Этот слегка полицейский вопрос заставил Луку Ивановича чуть не покраснеть.

– Моя фамилия? – почти стыдливо выговорил он.

– Да-с, на всякий случай, знаете, если понадобится… и адрес бы соблаговолили заодно… У меня и книжка такая ведется.

– Моя фамилия – Присыпкин.

– Как-с? я туговат на правое-то…

Швейцар был положительно презабавный.

– Присыпкин… – повторил Лука Иванович уже обычным своим тоном.

– Какой вы губернии?

– Да я здешний, петербургский.

– Присыпкин… так вы изволили сказать?.. Таких я господ не знавал. Вот Пестиковы были у нас по соседству. Опять еще Пальчиковы… большая фамилия… я разных Пальчиковых знавал… А моих господ вам фамилия известна? Курыдины?.. Не слыхали – ась? Я с барыней пять годов в Италии прожил… синьоре, коме ста? Изволите понимать?.. Вам, бишь, госпожу Патеру… так их нет: уехамши, уже больше часу будет.

Лука Иванович приостановился и выговорил в тон швейцару:

– Вы не изволите беспокоиться, я не к самой госпоже Патера, я к живущим у них.

– Прошу покорно, – отозвался Петр Павлович и показал рукой путь наверх.
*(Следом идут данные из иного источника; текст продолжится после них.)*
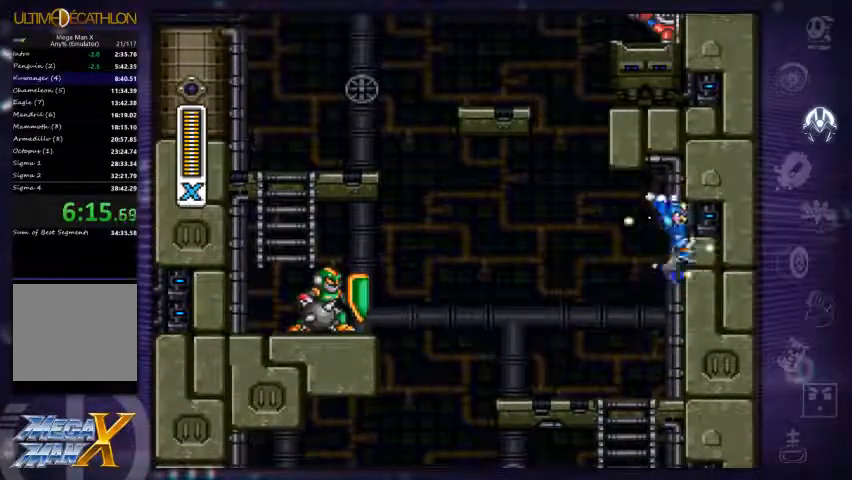
{"dt_ms": 500, "buttons": ["X", "R1", "DPAD_LEFT"], "right_stick": "center", "events": [[67, "DPAD_LEFT", "down"], [400, "R1", "down"]]}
Весь этот неожиданный разговор с швейцаром приободрил Луку Ивановича; успокоительно подействовало на него и то, что госпожи Патера не было дома, хотя он, отправляясь сегодня из дому, рассчитывал, быть может, на другое.

 

На доске, под стеклом, в ореховой рамке, он прочел: "Юлия Федоровна Патера" и очень скромно ткнул в пуговицу электрического звонка. Ему отворила горничная, уже не молодая, с худощавым, тонким лицом, в темном платье. Таких горничных ему еще не приводилось видеть. Он скорее принял бы ее за гувернантку, если б на ней не было темного же фартука.

– Юлия Федоровна уехала кататься, – встретила она Луку Ивановича с такой солидной развязностью, которая показывала, что она часто говорит с посетителями.

– Я, собственно, к госпоже Гущевой.

– Дома-с, – кратко доложила горничная, и лицо ее тотчас же сделалось гораздо строже.

– Доложите: Присыпкин, Лука Иваныч.

– Пожалуйте сюда, – указала горничная вправо, а сама пошла налево неторопливым шагом. Она было хотела помочь гостю снять шубу; но он ее до этого не допустил.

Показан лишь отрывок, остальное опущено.